There’s disappointing news today for Yukoners – or any Canadians – longing to cross the U.S. border.
The American government won’t be opening the border to Canadians for at least another month. This morning’s news came despite Monday’s announcement that fully vaccinated Americans will be welcome to visit Canada starting Aug. 9 if they are fully vaccinated.
Skagway Mayor Andrew Cremata wasn’t aware of the decision until he was informed of it by the Star this morning.
“I’m shocked,” he said.
While his residents are hungering for a chance to visit the Yukon, just as many are waiting on an influx of destination-deprived Yukoners flooding into the town.

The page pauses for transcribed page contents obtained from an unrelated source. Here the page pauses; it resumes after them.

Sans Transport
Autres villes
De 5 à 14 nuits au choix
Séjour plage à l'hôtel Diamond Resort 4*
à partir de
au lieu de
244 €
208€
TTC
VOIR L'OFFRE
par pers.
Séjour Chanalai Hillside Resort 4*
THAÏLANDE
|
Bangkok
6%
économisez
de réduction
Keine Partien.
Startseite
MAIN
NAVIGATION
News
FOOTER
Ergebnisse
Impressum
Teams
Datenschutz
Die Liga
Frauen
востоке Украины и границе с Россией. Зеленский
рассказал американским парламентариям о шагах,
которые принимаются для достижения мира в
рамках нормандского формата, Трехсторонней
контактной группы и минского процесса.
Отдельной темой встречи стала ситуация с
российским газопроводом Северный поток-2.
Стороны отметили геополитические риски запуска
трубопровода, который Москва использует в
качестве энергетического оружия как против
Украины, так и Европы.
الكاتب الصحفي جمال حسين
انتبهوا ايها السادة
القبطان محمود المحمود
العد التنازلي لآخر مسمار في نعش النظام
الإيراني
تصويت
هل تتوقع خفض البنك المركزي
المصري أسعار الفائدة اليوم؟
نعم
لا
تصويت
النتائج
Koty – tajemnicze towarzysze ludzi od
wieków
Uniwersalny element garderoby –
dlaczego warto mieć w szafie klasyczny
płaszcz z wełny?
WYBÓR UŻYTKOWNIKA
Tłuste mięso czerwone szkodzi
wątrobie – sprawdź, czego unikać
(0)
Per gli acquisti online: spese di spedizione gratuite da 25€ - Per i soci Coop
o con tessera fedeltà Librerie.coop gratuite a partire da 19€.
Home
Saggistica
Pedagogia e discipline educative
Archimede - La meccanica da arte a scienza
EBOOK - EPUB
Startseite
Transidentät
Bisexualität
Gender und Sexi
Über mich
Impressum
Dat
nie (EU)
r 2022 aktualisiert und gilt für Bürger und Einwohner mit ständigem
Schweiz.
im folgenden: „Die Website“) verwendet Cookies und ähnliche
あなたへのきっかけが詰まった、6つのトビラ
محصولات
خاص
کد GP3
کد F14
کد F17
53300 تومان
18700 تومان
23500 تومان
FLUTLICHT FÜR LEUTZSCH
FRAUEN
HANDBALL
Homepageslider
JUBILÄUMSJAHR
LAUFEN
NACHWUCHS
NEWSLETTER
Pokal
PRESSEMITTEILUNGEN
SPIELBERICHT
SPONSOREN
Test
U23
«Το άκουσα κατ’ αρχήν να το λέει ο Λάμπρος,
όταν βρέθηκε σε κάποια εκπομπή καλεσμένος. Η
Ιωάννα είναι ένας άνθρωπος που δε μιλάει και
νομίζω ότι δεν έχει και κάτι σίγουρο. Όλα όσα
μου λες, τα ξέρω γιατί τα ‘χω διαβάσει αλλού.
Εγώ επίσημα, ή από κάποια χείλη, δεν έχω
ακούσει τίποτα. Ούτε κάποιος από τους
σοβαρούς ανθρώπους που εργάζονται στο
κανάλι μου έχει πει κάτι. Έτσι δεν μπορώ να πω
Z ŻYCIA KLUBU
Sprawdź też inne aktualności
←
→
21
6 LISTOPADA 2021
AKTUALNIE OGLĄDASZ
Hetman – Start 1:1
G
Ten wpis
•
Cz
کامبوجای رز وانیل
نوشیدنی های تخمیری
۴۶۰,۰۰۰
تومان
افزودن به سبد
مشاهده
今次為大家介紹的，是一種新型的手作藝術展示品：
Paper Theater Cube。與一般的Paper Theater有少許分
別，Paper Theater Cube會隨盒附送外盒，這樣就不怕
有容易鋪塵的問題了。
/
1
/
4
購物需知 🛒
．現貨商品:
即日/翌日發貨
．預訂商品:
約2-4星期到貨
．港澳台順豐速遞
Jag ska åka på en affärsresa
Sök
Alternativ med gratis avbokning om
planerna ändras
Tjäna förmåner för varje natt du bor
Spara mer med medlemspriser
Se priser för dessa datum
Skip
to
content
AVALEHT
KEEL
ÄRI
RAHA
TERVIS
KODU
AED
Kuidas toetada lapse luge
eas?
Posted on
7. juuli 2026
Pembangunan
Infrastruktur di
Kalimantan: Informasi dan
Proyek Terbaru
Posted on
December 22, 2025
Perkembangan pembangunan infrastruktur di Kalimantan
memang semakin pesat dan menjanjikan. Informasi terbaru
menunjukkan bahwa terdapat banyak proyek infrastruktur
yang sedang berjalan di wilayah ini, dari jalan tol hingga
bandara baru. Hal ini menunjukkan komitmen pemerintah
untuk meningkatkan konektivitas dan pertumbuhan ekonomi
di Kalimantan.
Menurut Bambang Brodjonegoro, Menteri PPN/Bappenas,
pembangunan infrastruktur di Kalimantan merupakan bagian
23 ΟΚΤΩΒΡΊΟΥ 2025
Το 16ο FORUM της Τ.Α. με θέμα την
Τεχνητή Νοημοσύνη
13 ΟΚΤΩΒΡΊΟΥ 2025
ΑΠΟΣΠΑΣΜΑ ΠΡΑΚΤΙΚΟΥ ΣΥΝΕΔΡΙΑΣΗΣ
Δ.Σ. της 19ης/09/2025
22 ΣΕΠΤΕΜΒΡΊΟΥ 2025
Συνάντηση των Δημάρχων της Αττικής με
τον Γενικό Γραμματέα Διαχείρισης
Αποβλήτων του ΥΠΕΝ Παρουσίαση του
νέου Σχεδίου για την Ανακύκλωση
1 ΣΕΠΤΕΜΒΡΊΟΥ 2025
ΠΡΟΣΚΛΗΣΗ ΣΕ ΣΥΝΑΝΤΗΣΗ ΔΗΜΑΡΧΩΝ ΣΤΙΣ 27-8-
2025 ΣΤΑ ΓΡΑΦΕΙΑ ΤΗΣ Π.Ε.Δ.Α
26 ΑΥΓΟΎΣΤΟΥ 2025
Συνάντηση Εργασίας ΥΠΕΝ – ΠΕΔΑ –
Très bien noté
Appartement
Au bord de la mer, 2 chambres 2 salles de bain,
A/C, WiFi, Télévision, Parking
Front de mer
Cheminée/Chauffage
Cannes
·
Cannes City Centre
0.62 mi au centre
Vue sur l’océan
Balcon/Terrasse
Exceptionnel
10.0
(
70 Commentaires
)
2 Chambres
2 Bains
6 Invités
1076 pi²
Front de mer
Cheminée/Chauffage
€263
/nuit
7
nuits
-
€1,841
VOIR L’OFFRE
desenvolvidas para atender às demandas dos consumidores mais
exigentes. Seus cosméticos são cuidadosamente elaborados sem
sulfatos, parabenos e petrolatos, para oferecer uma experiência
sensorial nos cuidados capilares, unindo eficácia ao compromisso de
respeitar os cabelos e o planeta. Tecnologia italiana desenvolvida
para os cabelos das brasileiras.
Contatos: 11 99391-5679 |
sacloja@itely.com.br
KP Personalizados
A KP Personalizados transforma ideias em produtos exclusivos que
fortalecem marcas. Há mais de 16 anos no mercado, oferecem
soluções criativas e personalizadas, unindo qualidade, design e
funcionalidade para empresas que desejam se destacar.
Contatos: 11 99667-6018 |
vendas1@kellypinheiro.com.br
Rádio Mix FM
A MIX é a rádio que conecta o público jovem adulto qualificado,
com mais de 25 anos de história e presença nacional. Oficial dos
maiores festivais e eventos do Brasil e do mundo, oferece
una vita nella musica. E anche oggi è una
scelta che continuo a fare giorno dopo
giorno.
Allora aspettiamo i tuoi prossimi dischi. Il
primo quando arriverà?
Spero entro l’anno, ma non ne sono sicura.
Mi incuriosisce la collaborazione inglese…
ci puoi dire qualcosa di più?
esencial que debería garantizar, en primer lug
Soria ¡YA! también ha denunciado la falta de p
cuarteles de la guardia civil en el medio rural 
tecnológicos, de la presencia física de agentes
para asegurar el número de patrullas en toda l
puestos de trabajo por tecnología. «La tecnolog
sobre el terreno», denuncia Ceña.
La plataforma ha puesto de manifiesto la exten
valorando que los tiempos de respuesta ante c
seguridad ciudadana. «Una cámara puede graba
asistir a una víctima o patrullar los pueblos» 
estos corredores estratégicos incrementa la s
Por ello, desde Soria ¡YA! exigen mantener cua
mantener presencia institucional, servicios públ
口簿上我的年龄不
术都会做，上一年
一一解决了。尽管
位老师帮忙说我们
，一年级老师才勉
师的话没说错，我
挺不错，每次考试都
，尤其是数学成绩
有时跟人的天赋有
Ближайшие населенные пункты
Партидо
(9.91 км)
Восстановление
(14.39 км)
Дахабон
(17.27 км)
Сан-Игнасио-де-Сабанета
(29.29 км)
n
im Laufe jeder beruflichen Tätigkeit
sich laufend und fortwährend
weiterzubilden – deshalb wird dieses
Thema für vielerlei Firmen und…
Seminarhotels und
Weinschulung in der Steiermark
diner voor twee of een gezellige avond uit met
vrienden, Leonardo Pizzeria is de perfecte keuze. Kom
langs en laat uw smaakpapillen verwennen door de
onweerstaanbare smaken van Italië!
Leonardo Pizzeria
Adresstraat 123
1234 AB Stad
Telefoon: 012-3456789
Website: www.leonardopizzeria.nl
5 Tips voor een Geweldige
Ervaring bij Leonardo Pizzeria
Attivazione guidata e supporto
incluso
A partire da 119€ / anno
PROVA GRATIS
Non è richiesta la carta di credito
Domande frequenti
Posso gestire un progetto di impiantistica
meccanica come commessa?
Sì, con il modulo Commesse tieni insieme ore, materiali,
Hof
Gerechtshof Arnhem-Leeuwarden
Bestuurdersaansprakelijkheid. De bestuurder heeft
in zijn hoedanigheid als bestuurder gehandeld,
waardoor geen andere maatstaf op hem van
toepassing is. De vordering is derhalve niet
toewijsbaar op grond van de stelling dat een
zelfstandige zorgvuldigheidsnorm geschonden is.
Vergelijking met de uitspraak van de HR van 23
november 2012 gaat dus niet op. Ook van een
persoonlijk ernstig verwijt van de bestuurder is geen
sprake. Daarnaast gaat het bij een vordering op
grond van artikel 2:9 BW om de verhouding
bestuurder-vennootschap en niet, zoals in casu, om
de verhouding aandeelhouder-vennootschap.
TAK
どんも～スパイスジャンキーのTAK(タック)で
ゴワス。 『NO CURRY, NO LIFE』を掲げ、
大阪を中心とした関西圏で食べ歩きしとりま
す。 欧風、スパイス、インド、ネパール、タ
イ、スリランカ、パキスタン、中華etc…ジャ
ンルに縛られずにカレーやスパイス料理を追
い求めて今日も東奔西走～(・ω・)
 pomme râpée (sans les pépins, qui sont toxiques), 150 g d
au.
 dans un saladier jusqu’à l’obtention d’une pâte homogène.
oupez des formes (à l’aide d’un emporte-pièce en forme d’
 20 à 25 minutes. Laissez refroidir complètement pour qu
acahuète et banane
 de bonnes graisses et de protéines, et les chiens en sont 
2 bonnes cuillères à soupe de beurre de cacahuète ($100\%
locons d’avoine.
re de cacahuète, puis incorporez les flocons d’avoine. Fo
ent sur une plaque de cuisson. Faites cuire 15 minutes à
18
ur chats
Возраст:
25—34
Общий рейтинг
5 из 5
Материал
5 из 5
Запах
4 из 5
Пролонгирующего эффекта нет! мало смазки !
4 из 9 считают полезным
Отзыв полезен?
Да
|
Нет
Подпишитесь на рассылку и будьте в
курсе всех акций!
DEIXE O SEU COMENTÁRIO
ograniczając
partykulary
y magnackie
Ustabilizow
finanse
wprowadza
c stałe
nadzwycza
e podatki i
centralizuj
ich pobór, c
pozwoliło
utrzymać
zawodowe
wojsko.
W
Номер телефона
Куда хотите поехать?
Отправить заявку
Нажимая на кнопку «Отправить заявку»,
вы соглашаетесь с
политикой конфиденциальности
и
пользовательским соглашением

“I guess we are going to have to wait,” Cremata said thoughtfully, although disappointment was obvious in his reply. “I’m just the mayor of a small town. I’ll let the big guys sort it out.”
He said he’s unclear as to how or whether the decision will affect Americans crossing the border into Canada.
“The articles I’m reading say the United States border will be closed until the 21st for non-essential travel,” he said.
“So my assumption is that it also applies to United States citizens. But I don’t know that for certain and I’m not exactly sure who to talk to to find out.”
In some ways, he suggested, the delay might wind up benefitting the town.
Cremata said Skagway is already grappling with the logistics of Monday’s announcement and how to acquire enough tests for his people crossing the border.
The delay will give the town time to try to sort that out, he said, but he’d still prefer circumstances were different. The campground, for one, is open and ready for Yukoners to get across the border, he noted.
Haines Mayor Doug Olerud also wasn’t aware of the announcement out of Washington. He said he wanted time to look at the details before commenting.
Currie Dixon, the leader of the Yukon Party, said at noon today the decision “didn’t make any sense.
“How does it make sense for people in Alaska to be able to drive here while Yukoners can’t drive to Alaska?” Dixon asked.
“It’s incoherent ... it flies in the face of the health data, and sets a very different standard for people flying versus driving.”
He said he “would hope the Yukon government would add its voice to the protests over the decision.”
Cabinet spokesperson Matthew Cameron said early this afternoon “it is unfortunate that border policy between Canada and U.S.A. is not aligned. We are hopeful that this discrepancy will be resolved in the coming weeks.
“Premier Silver spoke with Governor Dunleavy last week. They both want to see the border reopen in light of the strong social and economic connections between the Yukon and Alaska.”
State government officials did not respond to the Star’s request for comment on the issue by press time this afternoon.
On Monday, reacting to the news that Canada will open its borders to American tourists next month, Neil Hartling, the president of the Tourism Industry Association of the Yukon, said “the devil is going to be in the details.”
That measure will be followed by fully vaccinated international travellers in September.
That’s three weeks away for the arrivals of American tourists, and there are a lot of details to be announced, Hartling said.
One of his most prominent concerns is that the announcement hasn’t addressed travelling for chartered airplanes, which is an important component of tourism in the Yukon, particularly for big-game hunters.
He has other concerns as well, including how pre-testing for travellers will be handled.
“There’s some ragged edges to this so far,” Hartling said.
He said he believes most local operators will be more excited about the resumption of international travel.
That’s good news for autumn and winter operators, as it will bring in opportunities for aurora watching, fall sport hunters, and for snowmobiling, dog-sledding and ice-fishing.
Hartling said the announcement didn’t come soon enough to salvage the summer season for those seasonal operations.
“There’s very little season to salvage.”
He estimated – on an “anecdotal basis” – that at least 20 per cent of tourism businesses have gone under in the last 18 months due mostly to COVID-19 restrictions.
Others are “hanging by a thread,” Hartling said. Those businesses will be reliant on the government support programs to survive.
However, the re-opening of the borders will give them a chance to start planning for next year – so long as something doesn’t come along to change things, such as further outbreaks of the virus.
Hartling said he had been a bit puzzled by the lack of a reciprocal arrangement with the United States.
Then came today’s U.S. announcement – meaning no trips to Haines, Skagway or Fairbanks for Yukoners for another month or longer.
“I know the Americans have been pushing hard for a reopening of the border,” Hartling said.
Overall, he said, Ottawa’s announcement “is a big step forward for tourism, and it’s good news to be returning to be a better business environment.”